After being a vegetarian for many years, I started eating meat while in graduate school at the University of Wisconsin. I wanted to support farmers with whose sustainable methods I agreed, and many of them used livestock as a way to make a reasonable living. To this day I try to only eat meat if I know who raised it — which means at restaurants I almost always eat vegetarian.
I’ve worked on farms where we raised meat, and I’ve had dinner at friends’ houses where we ate meat that had been raised there. But I don’t think I’ve ever met a live animal whose path to my plate was so direct.
This is the part of eating meat that most Americans choose not to ponder, with Grist readers being one of many obvious exceptions. When the topic of humane (or inhumane) animal treatment and slaughter comes up, the vast majority of folks will shrug and say, “I really don’t want to know.” I’ve been confronted with that exact conversation myself, and it frustrates me that people can be so complacent about practices that cause such harm to animals, people and the environment.
When the final day comes, I won’t be the one actually killing our lambs. We work hard to give them the best life we can, and I’m just not skilled enough to insure that their death be as painless as possible. I expect the fact that I’ve always known some of these lambs will end up as meat will make the process easier. Life and death are both omnipresent on a farm. The expectation of eventual death also reminds me to live in the moment with my sheep that much more. Knowing that today might be the last time I can easily catch my new lamb, I held him just a little longer than I had to before he scrambled away to his mother’s side.

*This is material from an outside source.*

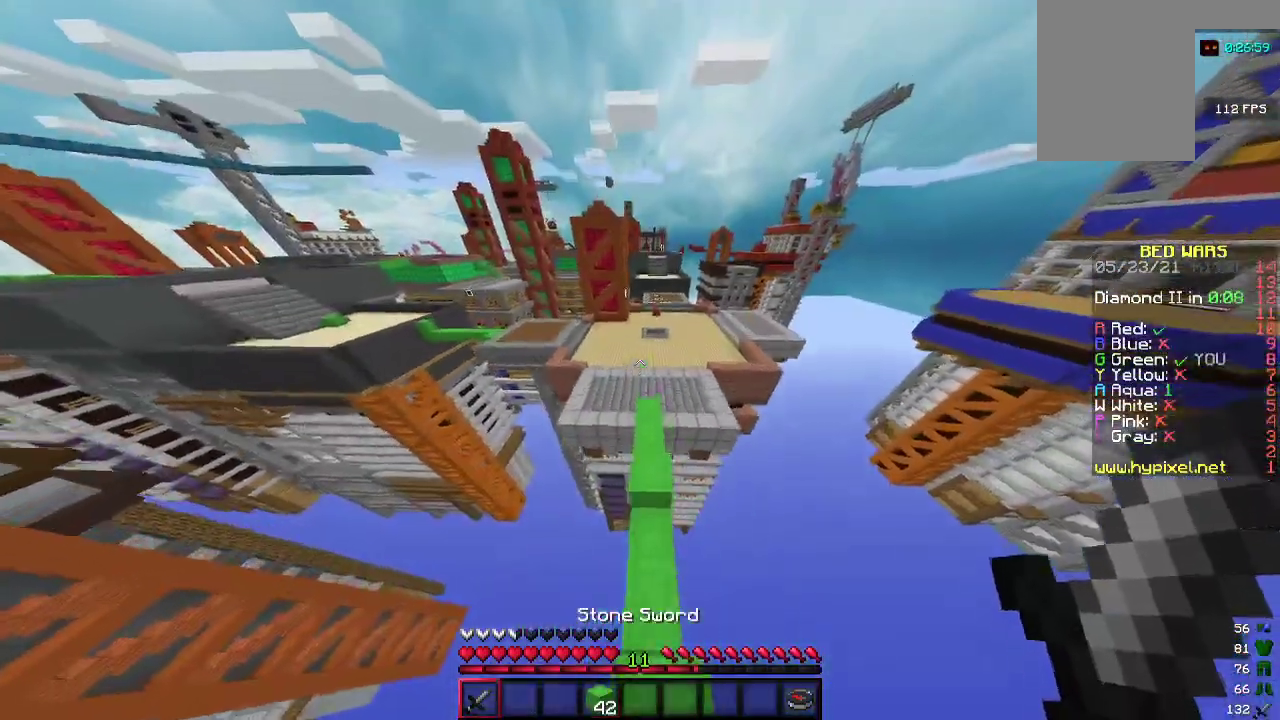
{"keys": ["w"], "mouse": [], "events": []}
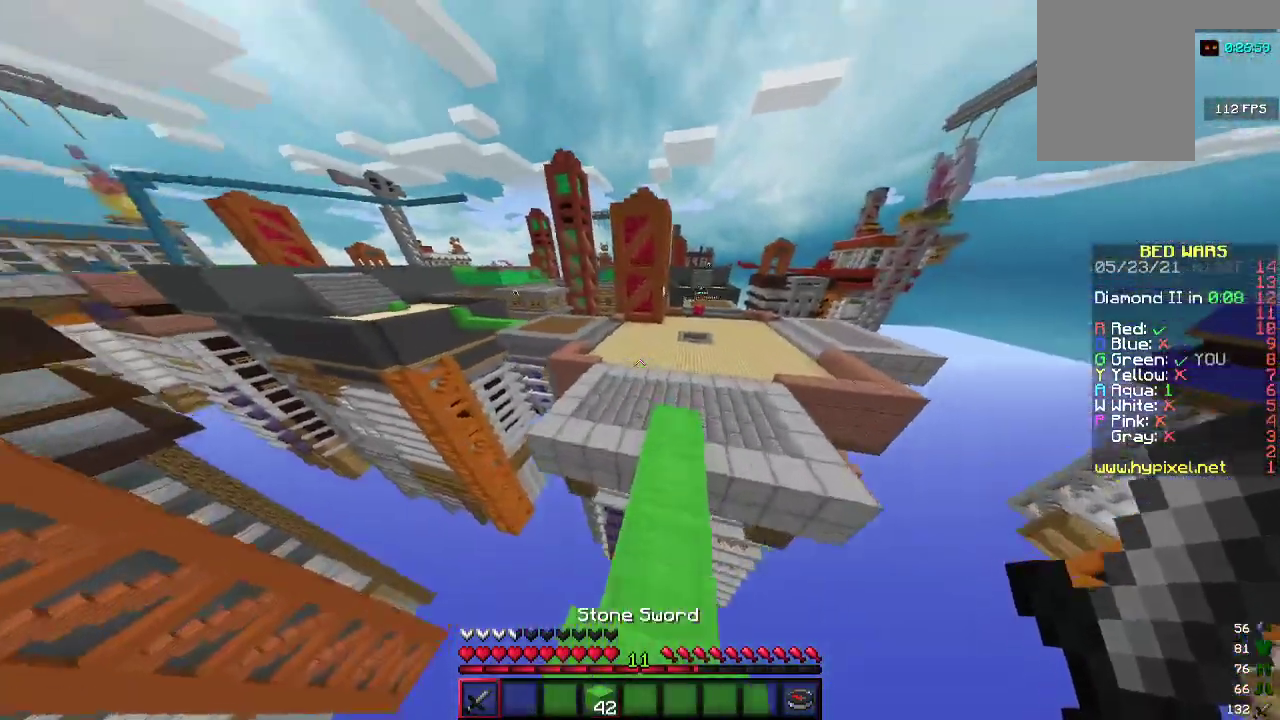
{"keys": ["d", "w"], "mouse": [], "events": [[467, "d", "down"]]}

Yesterday as I sat with a tasty beverage in hand, laughing as the sheep frolicked and played, I thought about how I like having livestock. Animals are interesting to watch, and they add depth to a farm as well as provide a host of services including pasture fertilization and mowing.
But livestock aren’t pets. They are on a farm because they serve a purpose. If I can’t raise an animal to eat, then I shouldn’t keep sheep whose purpose is to become meat. Furthermore, if I can’t eat meat that came from an animal I know was loved and respected, that had a good life playing in the sun and eating grass, then I should go back to being vegetarian.